Hudibrastic verse is a narrative, humorous form related to the mock epic and consisting of eight-syllable lines and rhyming couplets.
From A Poet’s Glossary
The following definition of the term hudibrastic verse is reprinted from A Poet's Glossary by Edward Hirsch.
A type of comic narrative poetry, Hudibrastic verse (Hudibrastics) consists of jangling eight-syllable rhyming couplets. It is named after Samuel Butler’s satirical long poem Hudibras (1663–1680), which uses deliberately absurd, iambic tetratmeter couplets to ridicule and attack the Puritans.
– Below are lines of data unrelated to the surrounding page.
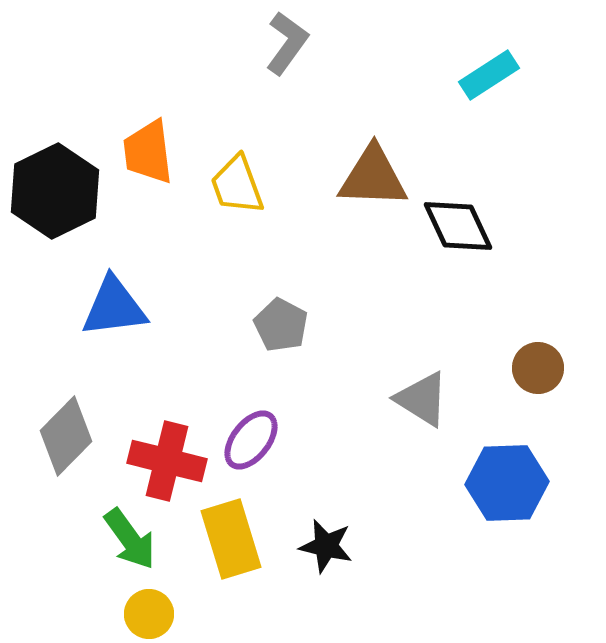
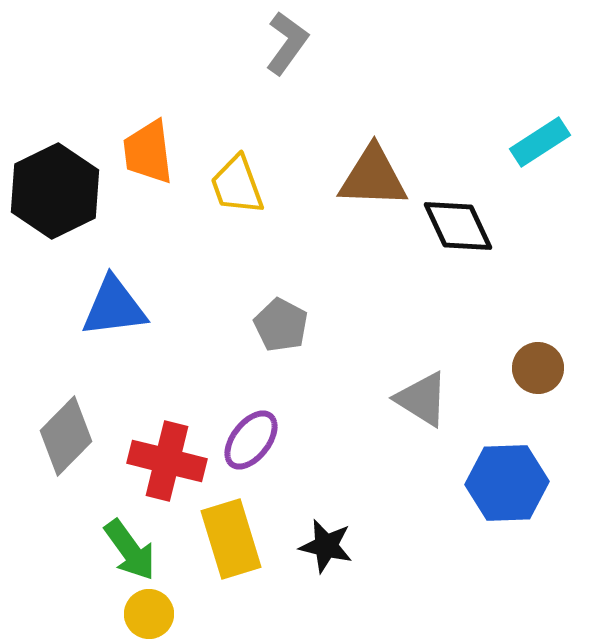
cyan rectangle: moved 51 px right, 67 px down
green arrow: moved 11 px down
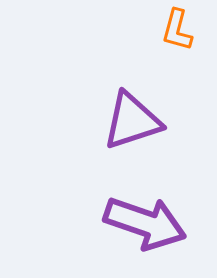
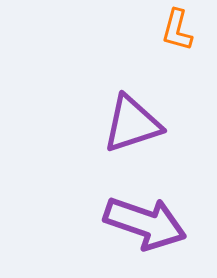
purple triangle: moved 3 px down
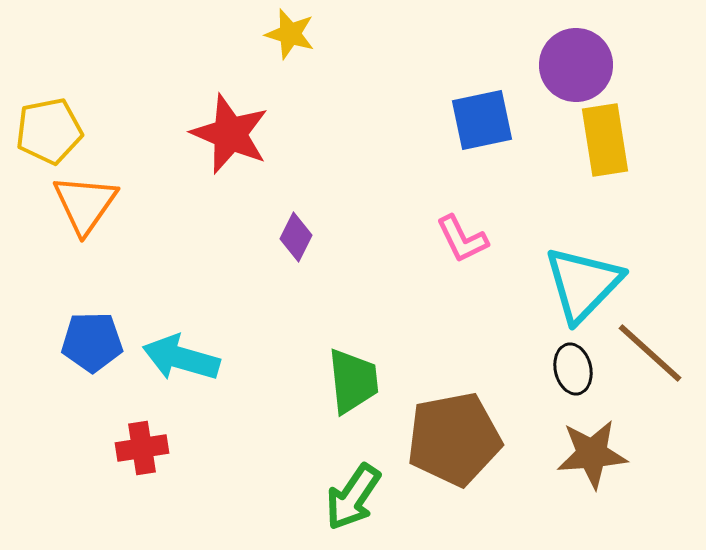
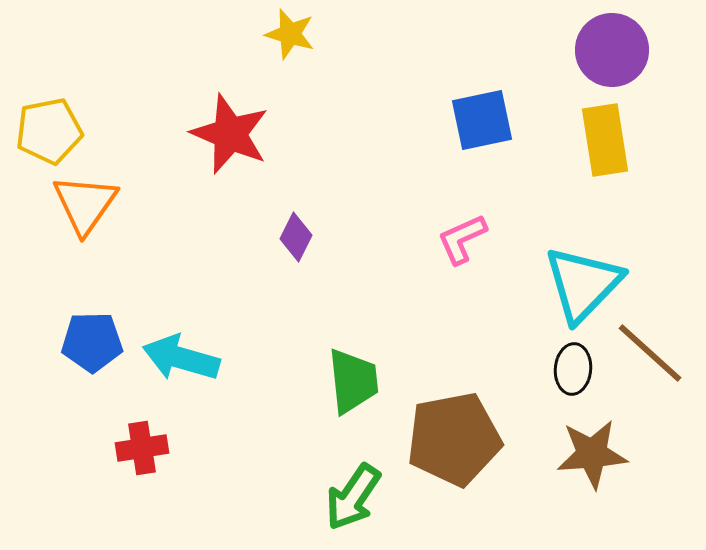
purple circle: moved 36 px right, 15 px up
pink L-shape: rotated 92 degrees clockwise
black ellipse: rotated 18 degrees clockwise
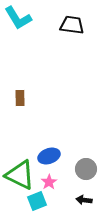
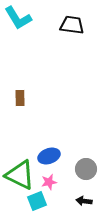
pink star: rotated 21 degrees clockwise
black arrow: moved 1 px down
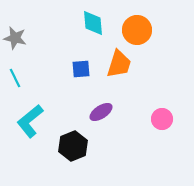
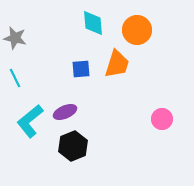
orange trapezoid: moved 2 px left
purple ellipse: moved 36 px left; rotated 10 degrees clockwise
Here is an example from Canto III:
He would an elegy compose
On maggots squeez’d out of his nose;
In lyric numbers write an ode on
His mistress, eating a black-pudden;
And, when imprison’d air escap’d her,
It puft him with poetic rapture.
Jonathan Swift used the octosyllabic rhyming couplet with greater variety, as in these lines from “Vanbrugh’s House” (1703):
So, Modern Rhymers strive to blast
The Poetry of Ages past,
Which having wisely overthrown,
They from it’s Ruins build their own.
Swift’s use of Hudibrastics provided a model for contemporaries, such as Oliver Goldsmith (“New Simile, in the Manner of Swift,” 1765) and Alexander Pope (“The Seventh Epistle of the First Book of Horace, Imitated in the Manner of Dr. Swift,” 1739), and pointed the way to the use of modern Hudibrastics, such as W. H. Auden’s 1940 “New Year Letter.” John Barth, who based his novel The Sot-Weed Factor (1960) on a poem in Hudibrastics by Ebenezer Cook (ca. 1672–1732), declared: “The Hudibrastic couplet, like Herpes simplex, is a contagion more easily caught than cured.”